Reading series and methods
There is no comprehensive account of the history of reading and reading
methods in New Zealand after Price's 1987 essay, though Price himself
has a work in progress on the history of reading books from 1900.
However, the number of studies and papers on reading grows exponentially
from the 1950s. Much of the research was initiated and funded by the
Department (now Ministry) of Education and the New Zealand Council for
Educational Research (NZCER). Hig[h]lights in
Education 1816-1985 (1986) is a useful checklist of major
events in education, and Roger Openshaw's 'Schooling in the 50's and 60's' (1991) and Price's School
Books Published in New Zealand to 1960 (1992) provide accounts
of the materials and educational methods of those years. Price (1992) is
a supplement to Bagnall's New Zealand National
Bibliography to the year 1960 which excluded school textbooks;
Price contains about 2,000 titles listed in chronological order under
subject headings.
The production of
reading materials has been a traditional activity of the
Department/Ministry of Education dating back to before the 1920s;
reading readiness has latterly been a focus of its research and
publication. The School Journal , which began in
1907, has been a continuous source of reading material for schools.

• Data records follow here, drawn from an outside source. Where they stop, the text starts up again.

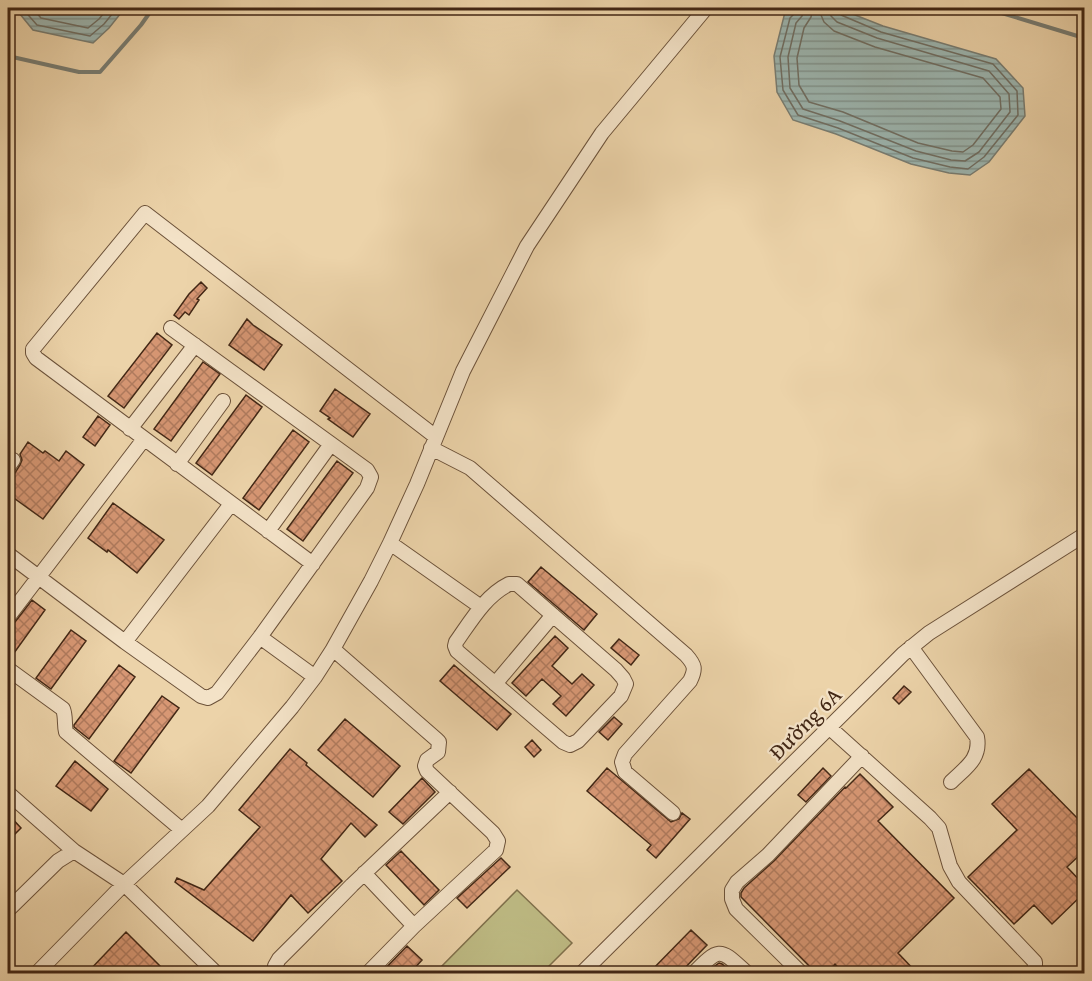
<svg xmlns="http://www.w3.org/2000/svg" width="1092" height="981" font-family="'Gentium Book Plus',serif">
<style>
.garden{fill:#bebb84;stroke:#80714c;stroke-width:1.5}
.water{fill:url(#water-rules);stroke:#787d73;stroke-width:1.5}
.lines{fill:none;stroke-linecap:round;stroke-linejoin:round}
.shore{stroke:#6f6e63;stroke-width:1.5}
.stream{stroke:#787d73;stroke-width:4}
.building{fill:url(#building-cross-hatch);stroke:#422715;stroke-width:1.5}
.minor-casing{stroke:#6c523a;stroke-width:16}
.minor{stroke:#f3e2c7;stroke-width:14}
.labels{text-anchor:middle;stroke-width:4.5;stroke-linejoin:round;paint-order:stroke}
.street-label{font-size:22px;fill:#422715;stroke:#f3e2c7}
</style>
<defs>
<pattern id="water-rules" width="6" height="5" patternUnits="userSpaceOnUse" patternTransform="scale(1.5)"><rect width="6" height="5" fill="#9cb6b1"/><path d="M0 2.5h6" fill="none" stroke="#81948f"/></pattern>
<pattern id="building-cross-hatch" width="8" height="8" patternUnits="userSpaceOnUse" patternTransform="scale(1.5)"><rect width="8" height="8" fill="#d79774"/><path d="M0 0l8 8M0 8l8-8" fill="none" stroke="#b07b5e"/></pattern>
</defs>
<rect width="100%" height="100%" fill="#ecd3a9"/>
<filter id="stains"><feTurbulence type="fractalNoise" baseFrequency=".00333" numOctaves="4"/><feColorMatrix values="0 0 0 0 .2 0 0 0 0 .09 0 0 0 0 .02 0 0 0 .5 -.17"/></filter>
<radialGradient id="worn" r=".72"><stop offset=".6" stop-color="#630" stop-opacity="0"/><stop offset="1" stop-color="#630" stop-opacity=".3"/></radialGradient>
<!-- garden -->
<path class="garden" d="M517 890 572 943 542 973H435Z"/>
<!-- water -->
<path class="water" d="M15 8H125L109 28 93 43 33 30Z
M800 8H831L840 9 883 26 996 59 1023 88 1025 116 989 162 970 175 949 173 911 164 836 134 793 120 777 92 774 56 785 12Z"/>
<g class="lines">
<!-- shore -->
<path class="shore" d="M22 8 37 25 90 36 104 24 117 8
M32 8 41 18 88 28 99 19 108 8
M796 8 795 13 790 18 780 57 783 90 798 115 838 128 913 158 950 167 968 169 984 157 1018 115 1017 91 993 64 881 32 841 15 838 12 837 8
M804 8 802 16 796 23 788 57 790 88 803 109 840 121 916 151 951 160 965 161 979 152 1010 112 1009 94 989 71 877 38 837 22 831 16 830 8
M813 8 811 17 804 28 797 58 799 85 809 102 843 112 918 143 952 151 963 152 973 145 1001 109 1000 97 983 78 875 47 834 31 824 22 821 15 820 8"/>
<!-- stream -->
<path class="stream" d="M985 8 1084 38
M8 56 79 72H100L141 25 153 8"/>
</g>
<!-- building -->
<path class="building" d="M201 282 207 288 197 299 199 300 189 315 185 312 179 319 174 315 189 294Z
M247 319 253 325 282 345 264 370 229 345Z
M157 333 172 345 124 408 108 396Z
M203 362 220 374 171 441 154 429Z
M335 389 370 414 353 437 328 419 330 418 320 411Z
M246 395 262 407 212 475 196 463Z
M98 416 110 425 95 446 83 437Z
M293 430 309 442 259 510 243 498Z
M28 442 43 453 45 451 59 461 66 451 84 465 43 519 11 496 13 494 8 490V476L15 473 20 465 22 460 20 454Z
M337 461 353 473 303 541 287 529Z
M113 503 164 540 137 573 108 550 107 552 88 538Z
M541 567 597 614 584 630 528 582Z
M32 600 45 610 9 660H8V631Z
M71 630 86 641 51 689 36 678Z
M555 636 568 648 552 666 572 684 582 674 594 685 566 716 553 704 561 696 542 679 526 696 512 683Z
M619 639 639 655 631 665 611 648Z
M119 665 135 677 89 739 74 727V725Z
M454 665 511 714 497 730 440 681Z
M904 686 911 692 899 704 893 698Z
M162 696 179 708 131 773 114 761Z
M614 717 622 724 608 740 599 732Z
M345 719 400 766 373 797 318 750Z
M532 740 541 750 534 757 525 747Z
M290 749 307 763 306 765 377 825 365 837 351 823 321 859 342 881 308 913 291 895 253 941 175 882 177 878 204 890 260 827 239 810Z
M75 761 108 789 91 811 56 786Z
M607 768 671 822 679 819 682 813 690 819 656 858 647 850 651 845 587 791Z
M823 768 831 776 806 802 798 795Z
M1029 769 1084 825V851L1067 867 1084 885V893L1052 924 1034 905 1014 924 968 877 1017 830 992 804Z
M860 774 893 807 878 821 954 898 898 953 918 974H844L835 964 826 974H817L741 897V893L744 888 774 861 845 787 846 788Z
M422 778 435 792 403 824 389 812Z
M8 814 21 828 8 841Z
M401 851 439 890 424 905 386 865Z
M501 858 510 867 467 908 457 898Z
M691 930 707 945 679 974H648Z
M126 932 168 974H86Z
M407 946 422 960 409 974H380Z
M719 963 722 964 734 974H713L715 966Z"/>
<g class="lines">
<!-- minor casing -->
<g class="minor-casing">
<path id="minor" d="M130 429 195 345
M431 448 470 468 686 655C695 665 696 669 690 681L625 754 622 762 625 772 673 813
M177 464 223 401
M8 467 13 460
M268 531 331 444
M390 543 481 607
M8 554 125 642 201 696 208 698 217 693 260 637 367 488 371 477 367 470 171 328
M313 564 36 358 33 353V349L145 213 436 437
M509 584H517L616 670 623 678 626 684 621 696 578 741 570 745 563 742 457 651 455 646 456 642C471 621 485 596 509 584Z
M8 617 144 439
M260 637 315 677
M125 642 231 504
M911 647 977 737C981 759 965 768 951 782
M333 649 436 739 439 742 438 752 427 760 425 766 427 771 493 833 498 841 496 850 414 926 367 974
M8 669 63 709C66 717 64 724 66 732L182 830
M495 684 553 615
M830 728 930 818 939 828 950 866 959 882 1035 962V974
M8 793 74 851
M364 873 414 926
M8 910 58 861 74 851 124 884 217 974
M36 974 124 884 208 806 292 707 315 677 333 649 371 581 390 543 417 484 463 371 527 246 602 133 706 8
M275 974V966L279 959 301 937 352 885 450 792
M581 974 903 654 929 633 1084 535
M693 974C721 945 720 949 748 974
M802 974 736 909 732 899V890L737 882 768 855 862 756"/>
</g>
<!-- minor -->
<use href="#minor" class="minor"/>
</g>
<g class="labels">
<!-- street labels -->
<g class="street-label">
<text transform="translate(805 723) rotate(-45)" y="8">Đường 6A</text>
</g>
</g>
<!-- margin -->
<rect width="1092" height="981" fill="none" stroke="#ecd3a9" stroke-width="30"/>
<rect x="9" y="9" width="1074" height="963" fill="none" stroke="#422715" stroke-width="3"/>
<rect x="15" y="15" width="1062" height="951" fill="none" stroke="#422715" stroke-width="1.5"/>
<rect width="100%" height="100%" filter="url(#stains)"/>
<rect width="100%" height="100%" fill="url(#worn)"/>
</svg>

Provided free to every child monthly until the late 1950s, it is a mix
of fiction and non-fiction produced by local writers and was accompanied
(1948-80) by School Bulletins for primary and
post-primary students, also published by the Department. In 1989 the
School Publications Branch of the Department of Education was
corporatised into Learning Media Ltd, which continues to produce the Journal and the Ready to
Read series, as well as handbooks for teachers on reading and
writing. Its School Journal Catalogue (1996) is a
current index.
The Department of
Education also produced guides for teachers to help them choose readers:
Books for Infant Classes (1969), a checklist
which gave the readers a rating; Books for Junior
Classes (1978), now published every two years (the most recent
in 1996), a classified guide to commercially-published material; Reading in Junior Classes (1991); and The Learner as a Reader (1996), which has a
section on recent reading resources produced by the Ministry of
Education.
Janet and John , which replaced Whitcombe's Progressive Readers series in 1949, used a combination of
phonic analysis pre-reading and 'look and say' vocabulary learning, but
the early issues were weak on narrative. ( Run, John,
Run: Watch, Janet, Watch , a study of sex-role stereotyping in
infant readers was published in 1975, and Anne Else critiqued the sexism
and racism of Janet and John readers in a paper
given at the first annual conference of the History of the Book in New
Zealand, Auckland, 1995.) Initially there were seven books accompanied
by a handbook for teachers, but it was found they needed supplementing
to reduce the steepness of the learning curve. In 1963 the Department of
Education published the New Zealand-centred Ready to
Read series of 12 little and six big books. The Ready to Read series produces new titles every
year and is issued to all New Zealand schools with junior classes;
support materials include An Introduction to Ready to
Read (1993).
At the invitation of
the Department of Education, a number of publishers also began
publishing supplementary little book series in the 1960s: Reed's Read it Yourself books and the Environmental
readers, Paul's Book Arcade Playtime readers,
Whitcombe and Tombs's Step Along Stories , and
Price Milburn. Price Milburn's 32 PM Supplementary
Readers were published 1963-65 and followed the same graded
colour covers and vocabularies as Ready to Read .
In 1968 Price Milburn began to export to America and Britain. The books
were revised in 1969 and included in the long-running series PM Story Readers , many of them written by
Beverley Randell, one of the best known and most prolific writers of
story readers for children. Hugh Price's Beverley
Randell: A Checklist of Children's Books Written by Her,
1955-1995 (1996) indicates the scope of her writing and the series
of children's books available.
Shortland introduced
the Story Box series for five-to eight-year-olds
to New Zealand schools in 1978 and started exporting them in 1979. Many
of the readers were written by Joy Cowley, the well-known novelist.
Wendy Pye's reading scheme Jellybeans (for the
parent market) began in 1985 and contains about 200 titles, again many
written by already well-known writers like Cowley and Margaret Mahy. A
number of more recent issues have also come out in Mäori
translations. Pye's export of school readers to Europe and the US has
been phenomenally successful and she has also been the first publisher
in the world to successfully market an educational reading scheme on
video. Thomas Nelson took over from Price Milburn and produces picture
books and other early reading material. In 1997 Learning Media expanded
into the United States, introducing two new children's
programmes—Learning Media Literacy and Learning Media
Professional—with 140 New Zealand children's books and
materials adapted for the American market.